Un acuerdo frágil y una paz que no llega
La tregua entre Israel y Hamas, que permitió el intercambio de 20 rehenes israelíes por unos 2.000 detenidos palestinos, no logró estabilizar la Franja de Gaza. Aunque cesaron los bombardeos, el enclave continúa sumido en el caos.
Según periodistas locales, las facciones armadas de Hamas combaten con clanes rivales que habrían recibido apoyo israelí durante la guerra. Los enfrentamientos se registran en distintas zonas del territorio y ya dejaron decenas de muertos.
Miles de palestinos regresan a sus hogares destruidos
Tras el anuncio del alto el fuego, numerosos habitantes retornaron a la Ciudad de Gaza con la esperanza de reconstruir sus vidas. Sin embargo, se encontraron con barrios devastados, sin agua, electricidad ni medios de subsistencia.
“La situación es desesperante. Muchas familias regresaron y al ver la destrucción decidieron volver al sur”, explicó a TN la periodista gazatí Ameera Harouda.
El transporte también se ha vuelto un lujo: los pocos vehículos disponibles cuestan demasiado, y la mayoría de los desplazados recorre largas distancias a pie o en carros tirados por animales.
Los hospitales, en tanto, no dan abasto. Faltan medicamentos, personal y equipos médicos, lo que agrava la atención de heridos y enfermos crónicos.
Masacre en Sabra y nuevas ejecuciones
En medio de la crisis, dos clanes principales se disputan poder con Hamas. El clan Dogmush, asentado en el barrio de Sabra, fue atacado por milicianos del grupo islamista, dejando 52 muertos, según el portal israelí Ynet. Hamas perdió 12 combatientes, entre ellos un hijo del dirigente Bassem Naim.
“Arrastran a la gente, los niños mueren, queman nuestras casas. ¿Cuál es nuestra culpa?”, declaró un miembro del clan a medios israelíes.
La segunda facción, conocida como Fuerzas Populares, opera en el sur bajo el liderazgo de Abu Shabab y estaría vinculada a la distribución de ayuda humanitaria con autorización del ejército israelí. Hamas acusa a estos grupos de actuar como “agentes” de Tel Aviv.

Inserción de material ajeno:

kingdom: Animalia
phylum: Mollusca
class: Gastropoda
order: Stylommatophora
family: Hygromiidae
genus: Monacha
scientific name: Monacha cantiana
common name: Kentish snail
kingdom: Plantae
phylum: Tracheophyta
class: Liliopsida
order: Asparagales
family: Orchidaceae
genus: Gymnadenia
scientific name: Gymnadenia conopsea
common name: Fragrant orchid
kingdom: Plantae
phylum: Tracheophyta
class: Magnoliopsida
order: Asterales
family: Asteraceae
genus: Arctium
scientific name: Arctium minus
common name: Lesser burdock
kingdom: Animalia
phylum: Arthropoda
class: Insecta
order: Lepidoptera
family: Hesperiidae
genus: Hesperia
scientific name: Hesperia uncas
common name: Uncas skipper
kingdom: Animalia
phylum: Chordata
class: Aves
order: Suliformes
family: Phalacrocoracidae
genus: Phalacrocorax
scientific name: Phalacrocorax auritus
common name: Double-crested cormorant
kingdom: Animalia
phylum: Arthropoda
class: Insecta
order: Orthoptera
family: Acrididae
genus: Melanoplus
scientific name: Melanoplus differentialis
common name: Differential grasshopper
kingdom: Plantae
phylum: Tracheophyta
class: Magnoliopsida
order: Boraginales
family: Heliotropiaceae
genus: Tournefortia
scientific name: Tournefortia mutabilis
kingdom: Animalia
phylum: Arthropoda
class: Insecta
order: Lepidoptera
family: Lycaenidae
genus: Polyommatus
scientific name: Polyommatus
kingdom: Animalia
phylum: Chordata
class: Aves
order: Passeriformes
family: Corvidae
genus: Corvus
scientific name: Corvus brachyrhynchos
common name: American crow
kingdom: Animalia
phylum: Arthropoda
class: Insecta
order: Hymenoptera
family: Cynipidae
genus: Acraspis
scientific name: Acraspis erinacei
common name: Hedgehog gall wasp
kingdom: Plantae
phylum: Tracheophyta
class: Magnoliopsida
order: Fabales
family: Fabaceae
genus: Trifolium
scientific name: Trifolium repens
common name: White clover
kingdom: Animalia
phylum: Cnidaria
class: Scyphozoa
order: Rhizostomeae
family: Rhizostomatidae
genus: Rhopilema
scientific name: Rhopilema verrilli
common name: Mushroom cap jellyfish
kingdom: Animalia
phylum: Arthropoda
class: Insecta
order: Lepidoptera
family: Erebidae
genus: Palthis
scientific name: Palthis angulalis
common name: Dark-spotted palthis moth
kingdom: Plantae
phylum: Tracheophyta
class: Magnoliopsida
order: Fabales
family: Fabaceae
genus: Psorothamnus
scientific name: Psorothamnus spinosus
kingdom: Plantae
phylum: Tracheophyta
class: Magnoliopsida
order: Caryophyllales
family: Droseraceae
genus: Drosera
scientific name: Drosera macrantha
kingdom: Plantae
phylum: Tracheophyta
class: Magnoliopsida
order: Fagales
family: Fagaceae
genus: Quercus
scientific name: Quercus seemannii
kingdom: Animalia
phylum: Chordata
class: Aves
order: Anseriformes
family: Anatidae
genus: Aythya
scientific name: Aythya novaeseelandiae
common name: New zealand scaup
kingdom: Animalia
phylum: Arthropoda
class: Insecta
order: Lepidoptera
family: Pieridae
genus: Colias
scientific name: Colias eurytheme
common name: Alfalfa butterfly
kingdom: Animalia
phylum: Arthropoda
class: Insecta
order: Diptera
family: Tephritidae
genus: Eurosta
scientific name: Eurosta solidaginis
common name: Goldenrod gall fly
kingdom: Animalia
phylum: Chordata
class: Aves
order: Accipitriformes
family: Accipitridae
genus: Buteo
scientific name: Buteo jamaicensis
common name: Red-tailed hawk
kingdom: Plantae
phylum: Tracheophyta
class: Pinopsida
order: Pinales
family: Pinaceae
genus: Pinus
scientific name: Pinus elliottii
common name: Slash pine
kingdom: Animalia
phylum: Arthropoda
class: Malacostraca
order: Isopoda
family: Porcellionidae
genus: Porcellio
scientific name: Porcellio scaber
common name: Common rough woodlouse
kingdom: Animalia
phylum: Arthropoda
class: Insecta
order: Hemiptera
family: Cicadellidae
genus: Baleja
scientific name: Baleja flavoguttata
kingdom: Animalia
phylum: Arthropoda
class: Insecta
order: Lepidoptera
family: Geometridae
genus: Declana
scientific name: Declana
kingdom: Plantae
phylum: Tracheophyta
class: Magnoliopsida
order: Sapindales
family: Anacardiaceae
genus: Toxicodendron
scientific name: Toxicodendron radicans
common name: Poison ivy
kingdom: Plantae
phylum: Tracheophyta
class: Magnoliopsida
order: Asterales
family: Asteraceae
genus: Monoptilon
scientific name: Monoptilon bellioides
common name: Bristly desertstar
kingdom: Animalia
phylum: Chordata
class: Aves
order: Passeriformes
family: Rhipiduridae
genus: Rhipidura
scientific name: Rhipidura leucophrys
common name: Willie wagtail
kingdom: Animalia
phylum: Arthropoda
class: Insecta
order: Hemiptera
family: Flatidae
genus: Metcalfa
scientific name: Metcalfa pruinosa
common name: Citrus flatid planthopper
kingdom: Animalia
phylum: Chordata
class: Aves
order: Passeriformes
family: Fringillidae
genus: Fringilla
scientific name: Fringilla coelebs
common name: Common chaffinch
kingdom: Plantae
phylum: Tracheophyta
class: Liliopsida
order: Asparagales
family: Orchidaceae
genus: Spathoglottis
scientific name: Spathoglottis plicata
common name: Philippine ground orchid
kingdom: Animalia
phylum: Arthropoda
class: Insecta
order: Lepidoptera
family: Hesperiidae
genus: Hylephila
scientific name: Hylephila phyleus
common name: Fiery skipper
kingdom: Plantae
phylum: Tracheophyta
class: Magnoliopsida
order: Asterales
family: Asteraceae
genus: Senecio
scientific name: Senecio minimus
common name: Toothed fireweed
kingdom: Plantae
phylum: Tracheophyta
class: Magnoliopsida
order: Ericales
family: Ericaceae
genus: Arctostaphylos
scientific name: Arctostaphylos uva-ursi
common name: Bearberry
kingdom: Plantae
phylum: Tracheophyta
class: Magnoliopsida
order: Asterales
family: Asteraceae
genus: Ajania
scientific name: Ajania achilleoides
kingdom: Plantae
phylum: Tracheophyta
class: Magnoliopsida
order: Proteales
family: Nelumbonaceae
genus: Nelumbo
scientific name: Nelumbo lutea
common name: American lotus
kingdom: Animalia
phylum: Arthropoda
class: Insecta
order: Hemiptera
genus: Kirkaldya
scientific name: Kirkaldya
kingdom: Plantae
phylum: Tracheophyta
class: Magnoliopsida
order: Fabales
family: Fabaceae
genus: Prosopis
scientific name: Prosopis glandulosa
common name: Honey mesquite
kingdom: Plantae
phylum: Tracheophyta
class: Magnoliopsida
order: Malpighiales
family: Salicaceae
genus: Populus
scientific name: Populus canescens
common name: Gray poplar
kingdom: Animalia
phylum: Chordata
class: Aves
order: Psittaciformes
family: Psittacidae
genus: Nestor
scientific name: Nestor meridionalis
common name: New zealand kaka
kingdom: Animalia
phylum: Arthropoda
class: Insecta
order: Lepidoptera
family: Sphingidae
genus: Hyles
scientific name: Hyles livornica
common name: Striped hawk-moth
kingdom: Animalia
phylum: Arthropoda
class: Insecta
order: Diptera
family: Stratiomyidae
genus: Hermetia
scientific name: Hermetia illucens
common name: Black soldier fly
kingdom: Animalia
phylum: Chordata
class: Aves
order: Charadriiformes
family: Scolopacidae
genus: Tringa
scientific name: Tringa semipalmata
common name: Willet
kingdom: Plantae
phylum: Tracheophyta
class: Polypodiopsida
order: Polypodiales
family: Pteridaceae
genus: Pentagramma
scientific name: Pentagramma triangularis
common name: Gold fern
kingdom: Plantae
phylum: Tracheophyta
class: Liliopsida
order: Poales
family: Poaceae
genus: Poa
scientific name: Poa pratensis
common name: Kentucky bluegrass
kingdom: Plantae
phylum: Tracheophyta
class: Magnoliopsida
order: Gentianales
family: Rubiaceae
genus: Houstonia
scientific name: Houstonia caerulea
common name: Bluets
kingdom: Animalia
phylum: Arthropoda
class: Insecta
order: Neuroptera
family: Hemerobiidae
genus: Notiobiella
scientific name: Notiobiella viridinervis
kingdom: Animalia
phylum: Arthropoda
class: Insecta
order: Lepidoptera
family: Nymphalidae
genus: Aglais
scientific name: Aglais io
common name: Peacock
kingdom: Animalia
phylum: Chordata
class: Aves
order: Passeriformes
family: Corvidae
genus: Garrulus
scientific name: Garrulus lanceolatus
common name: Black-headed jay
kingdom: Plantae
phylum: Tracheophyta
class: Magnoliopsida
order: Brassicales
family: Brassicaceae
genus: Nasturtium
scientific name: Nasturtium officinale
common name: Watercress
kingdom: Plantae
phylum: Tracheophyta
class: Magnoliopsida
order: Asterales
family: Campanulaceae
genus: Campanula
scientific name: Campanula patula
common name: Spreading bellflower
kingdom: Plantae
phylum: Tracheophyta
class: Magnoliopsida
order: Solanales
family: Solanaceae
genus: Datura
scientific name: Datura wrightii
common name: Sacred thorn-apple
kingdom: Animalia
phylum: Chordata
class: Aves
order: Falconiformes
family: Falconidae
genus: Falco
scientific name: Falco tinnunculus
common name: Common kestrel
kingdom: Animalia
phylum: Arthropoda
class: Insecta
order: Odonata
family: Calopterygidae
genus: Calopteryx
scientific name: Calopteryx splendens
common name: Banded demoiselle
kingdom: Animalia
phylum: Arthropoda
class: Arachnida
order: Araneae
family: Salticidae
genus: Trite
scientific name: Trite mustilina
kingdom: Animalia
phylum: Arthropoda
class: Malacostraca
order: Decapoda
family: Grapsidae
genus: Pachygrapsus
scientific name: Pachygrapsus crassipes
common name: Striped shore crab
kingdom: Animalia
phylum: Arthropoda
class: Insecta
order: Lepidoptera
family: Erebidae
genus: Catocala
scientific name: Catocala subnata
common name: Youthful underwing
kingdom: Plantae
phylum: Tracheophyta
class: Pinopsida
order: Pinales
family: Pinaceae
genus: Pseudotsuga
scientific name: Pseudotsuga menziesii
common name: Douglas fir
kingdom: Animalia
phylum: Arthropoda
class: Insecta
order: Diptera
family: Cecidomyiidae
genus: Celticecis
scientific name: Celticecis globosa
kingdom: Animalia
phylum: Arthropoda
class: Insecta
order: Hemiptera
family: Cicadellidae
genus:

Represalias cruzadas en medio del caos
Durante los enfrentamientos en Sabra, el periodista Saleh Al Jafarawi fue ejecutado por miembros de un clan rival mientras cubría los choques. Horas después, Hamas respondió con ejecuciones públicas de presuntos “traidores”.
Entre los ajusticiados, según Ynet, se encontraba Ahmed Zidan a-Tarabin, señalado como reclutador de milicianos para Abu Shabab. Las ejecuciones se realizaron frente a multitudes que incluso grabaron los hechos.
Un vacío de poder y una tregua en riesgo
El acuerdo de cese del fuego preveía la llegada de una fuerza panárabe para administrar Gaza, pero la violencia interna amenaza con frustrar ese objetivo. Mientras Hamas intenta consolidar su control y desactivar sus células armadas, los clanes locales desafían su autoridad.
Analistas advierten que, si la situación no se estabiliza pronto, la Franja podría sumirse en un nuevo ciclo de violencia, poniendo en peligro la frágil tregua alcanzada con Israel.